Extract every line of text below verbatim, and leave the pictures out of your answer.

+ + + + + + +

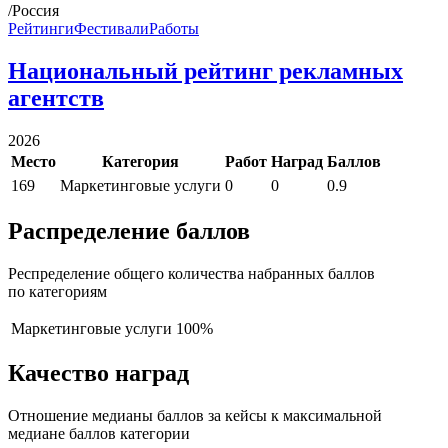
/Россия
Рейтинги
Фестивали
Работы
Национальный рейтинг рекламных
агентств
2026
Место
Категория
Работ
Наград
Баллов
169
Маркетинговые услуги
0
0
0.9
Распределение баллов
Респределение общего количества набранных баллов
по категориям
Маркетинговые услуги
100%
Качество наград
Отношение медианы баллов за кейсы к максимальной
медиане баллов категории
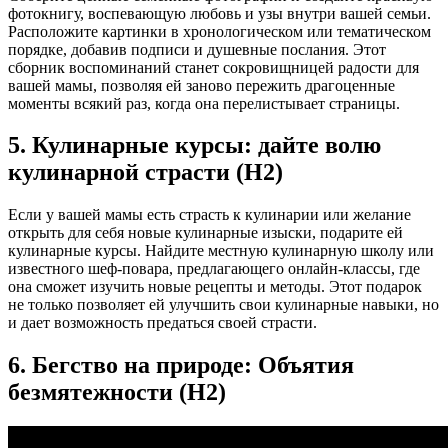
фотокнигу, воспевающую любовь и узы внутри вашей семьи.
Расположите картинки в хронологическом или тематическом
порядке, добавив подписи и душевные послания. Этот
сборник воспоминаний станет сокровищницей радости для
вашей мамы, позволяя ей заново пережить драгоценные
моменты всякий раз, когда она перелистывает страницы.
5. Кулинарные курсы: дайте волю
кулинарной страсти (H2)
Если у вашей мамы есть страсть к кулинарии или желание
открыть для себя новые кулинарные изыски, подарите ей
кулинарные курсы. Найдите местную кулинарную школу или
известного шеф-повара, предлагающего онлайн-классы, где
она сможет изучить новые рецепты и методы. Этот подарок
не только позволяет ей улучшить свои кулинарные навыки, но
и дает возможность предаться своей страсти.
6. Бегство на природе: Объятия
безмятежности (H2)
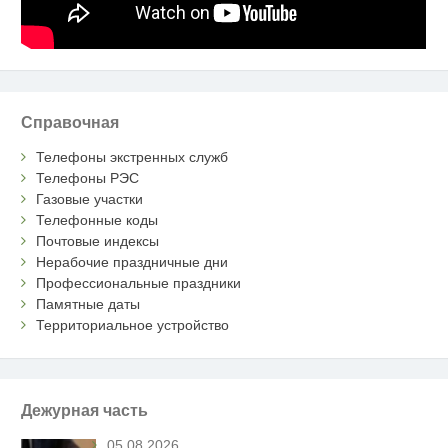
Справочная
Телефоны экстренных служб
Телефоны РЭС
Газовые участки
Телефонные коды
Почтовые индексы
Нерабочие праздничные дни
Профессиональные праздники
Памятные даты
Территориальное устройство
Дежурная часть
05.08.2026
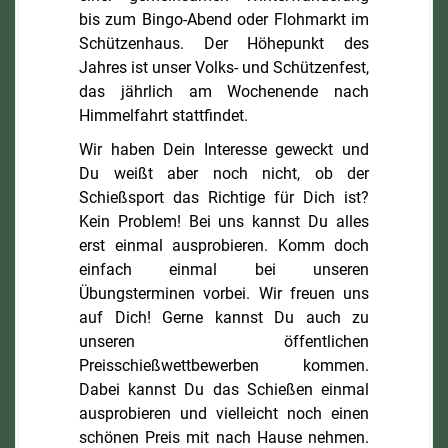
bis zum Bingo-Abend oder Flohmarkt im
Schützenhaus. Der Höhepunkt des
Jahres ist unser Volks- und Schützenfest,
das jährlich am Wochenende nach
Himmelfahrt stattfindet.
Wir haben Dein Interesse geweckt und
Du weißt aber noch nicht, ob der
Schießsport das Richtige für Dich ist?
Kein Problem! Bei uns kannst Du alles
erst einmal ausprobieren. Komm doch
einfach einmal bei unseren
Übungsterminen vorbei. Wir freuen uns
auf Dich! Gerne kannst Du auch zu
unseren öffentlichen
Preisschießwettbewerben kommen.
Dabei kannst Du das Schießen einmal
ausprobieren und vielleicht noch einen
schönen Preis mit nach Hause nehmen.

+ + + + + + +

* **SOLUTION TO THIS EXERCISE**
/Россия
Рейтинги
Фестивали
Работы
Национальный рейтинг рекламных
агентств
2026
Место
Категория
Работ
Наград
Баллов
169
Маркетинговые услуги
0
0
0.9
Распределение баллов
Респределение общего количества набранных баллов
по категориям
Маркетинговые услуги
100%
Качество наград
Отношение медианы баллов за кейсы к максимальной
медиане баллов категории
фотокнигу, воспевающую любовь и узы внутри вашей семьи.
Расположите картинки в хронологическом или тематическом
порядке, добавив подписи и душевные послания. Этот
сборник воспоминаний станет сокровищницей радости для
вашей мамы, позволяя ей заново пережить драгоценные
моменты всякий раз, когда она перелистывает страницы.
5. Кулинарные курсы: дайте волю
кулинарной страсти (H2)
Если у вашей мамы есть страсть к кулинарии или желание
открыть для себя новые кулинарные изыски, подарите ей
кулинарные курсы. Найдите местную кулинарную школу или
известного шеф-повара, предлагающего онлайн-классы, где
она сможет изучить новые рецепты и методы. Этот подарок
не только позволяет ей улучшить свои кулинарные навыки, но
и дает возможность предаться своей страсти.
6. Бегство на природе: Объятия
безмятежности (H2)
Справочная
Телефоны экстренных служб
Телефоны РЭС
Газовые участки
Телефонные коды
Почтовые индексы
Нерабочие праздничные дни
Профессиональные праздники
Памятные даты
Территориальное устройство
Дежурная часть
05.08.2026
bis zum Bingo-Abend oder Flohmarkt im
Schützenhaus. Der Höhepunkt des
Jahres ist unser Volks- und Schützenfest,
das jährlich am Wochenende nach
Himmelfahrt stattfindet.
Wir haben Dein Interesse geweckt und
Du weißt aber noch nicht, ob der
Schießsport das Richtige für Dich ist?
Kein Problem! Bei uns kannst Du alles
erst einmal ausprobieren. Komm doch
einfach einmal bei unseren
Übungsterminen vorbei. Wir freuen uns
auf Dich! Gerne kannst Du auch zu
unseren öffentlichen
Preisschießwettbewerben kommen.
Dabei kannst Du das Schießen einmal
ausprobieren und vielleicht noch einen
schönen Preis mit nach Hause nehmen.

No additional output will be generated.